Urge entonces conducir las emisiones de gases de efecto invernadero hacia un sendero de estabilización a través de una combinación de, al menos, las siguientes cinco vías:
· Frenando la demanda de bienes y servicios intensivos en las referidas emisiones.
· Aumentando la eficiencia energética en su producción.
· Combatiendo la deforestación.
· Multiplicando las siembras de árboles para la captura de carbono.
· Virando hacia tecnologías de baja intensidad en emisiones, principalmente en los sectores de generación de energía, calefacción y transporte.
Ahora bien, tanto las tecnologías apropiadas como los modelos normativos ya existen. Lo que se requiere son señales correctas de precios que incentiven su adopción y su cumplimiento. Por tanto, el primer paso tiene que ser la reestructuración de los sistemas tributarios mediante la eliminación de subsidios a los combustibles de origen fósil, y el establecimiento de impuestos a su consumo y a la deforestación, con el fin de que el mercado refleje la verdad ecológica y que en sus precios se incorporen los costos de las externalidades provenientes del desgaste ambiental.

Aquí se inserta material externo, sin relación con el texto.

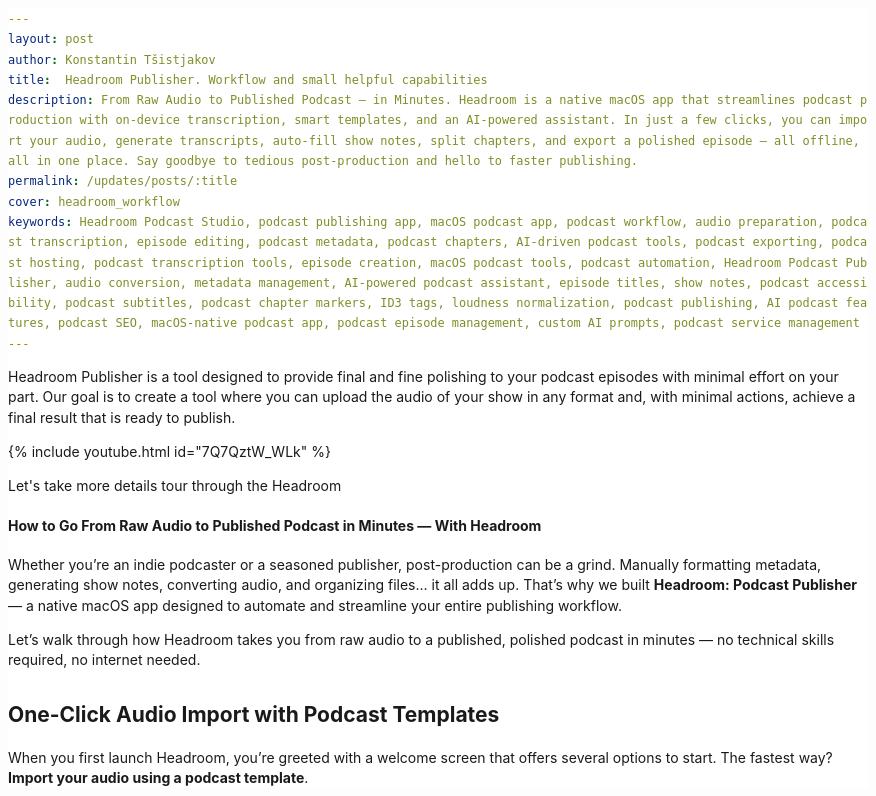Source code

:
 ```yaml
---
layout: post
author: Konstantin Tšistjakov
title:  Headroom Publisher. Workflow and small helpful capabilities
description: From Raw Audio to Published Podcast — in Minutes. Headroom is a native macOS app that streamlines podcast production with on-device transcription, smart templates, and an AI-powered assistant. In just a few clicks, you can import your audio, generate transcripts, auto-fill show notes, split chapters, and export a polished episode — all offline, all in one place. Say goodbye to tedious post-production and hello to faster publishing.
permalink: /updates/posts/:title
cover: headroom_workflow
keywords: Headroom Podcast Studio, podcast publishing app, macOS podcast app, podcast workflow, audio preparation, podcast transcription, episode editing, podcast metadata, podcast chapters, AI-driven podcast tools, podcast exporting, podcast hosting, podcast transcription tools, episode creation, macOS podcast tools, podcast automation, Headroom Podcast Publisher, audio conversion, metadata management, AI-powered podcast assistant, episode titles, show notes, podcast accessibility, podcast subtitles, podcast chapter markers, ID3 tags, loudness normalization, podcast publishing, AI podcast features, podcast SEO, macOS-native podcast app, podcast episode management, custom AI prompts, podcast service management
---
```


Headroom Publisher is a tool designed to provide final and fine polishing to your podcast episodes with minimal effort on your part. Our goal is to create a tool where you can upload the audio of your show in any format and, with minimal actions, achieve a final result that is ready to publish.

{% include youtube.html id="7Q7QztW_WLk" %}

Let's take more details tour through the Headroom

#### **How to Go From Raw Audio to Published Podcast in Minutes — With Headroom**

Whether you’re an indie podcaster or a seasoned publisher, post-production can be a grind. Manually formatting metadata, generating show notes, converting audio, and organizing files… it all adds up. That’s why we built **Headroom: Podcast Publisher** — a native macOS app designed to automate and streamline your entire publishing workflow.

Let’s walk through how Headroom takes you from raw audio to a published, polished podcast in minutes — no technical skills required, no internet needed.

## **One-Click Audio Import with Podcast Templates**

When you first launch Headroom, you’re greeted with a welcome screen that offers several options to start. The fastest way? **Import your audio using a podcast template**.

De otra parte, la Convención de la ONU sobre Cambio Climático (Unfcc, su sigla en inglés) y el Sistema Europeo de Comercio de Emisiones (ETS, su sigla en inglés), cuya creación ha sido la más concreta respuesta al Protocolo de Kyoto y a su Mecanismo de Desarrollo Limpio (MDL), representan un esfuerzo pionero en igual dirección. Al amparo del ETS, la Comisión Europea les estableció a 13 mil empresas de cinco industrias con alto potencial contaminante, límites máximos de emisión de dióxido de carbono. Aquellas que se hallen por debajo de las cotas asignadas están autorizadas para venderles la diferencia a las que las superen. De lo contrario, estas estarán sujetas a una penalidad de 40 euros por tonelada de exceso, que será elevada a 100 euros en 2008. El vertiginoso crecimiento de dichas transacciones de certificados de reducción de emisiones, o créditos de carbono, como se les conoce en los mercados de capital, está siendo estimulado adicionalmente por la formación de bolsas de valores especializadas en el manejo de esos papeles, como las de Chicago y Ámsterdam.
Lo que falta es extender mecanismos como este al resto mundo, de manera que empresas y gobiernos de las naciones más endeudadas ambientalmente puedan emprender la adquisición de créditos de carbono en economías emergentes con fundamento en proyectos de reconversión tecnológica, reforestación y conservación, y así hacerse a su paz y salvo ecológico. Las instituciones financieras, así como las autoridades encargadas de las políticas macroeconómicas, incluyendo los bancos centrales, tienen un trascendental papel que jugar en la consolidación de este proceso.
Diario El Tiempo (Colombia) por: Carlos Gustavo Cano Sanz.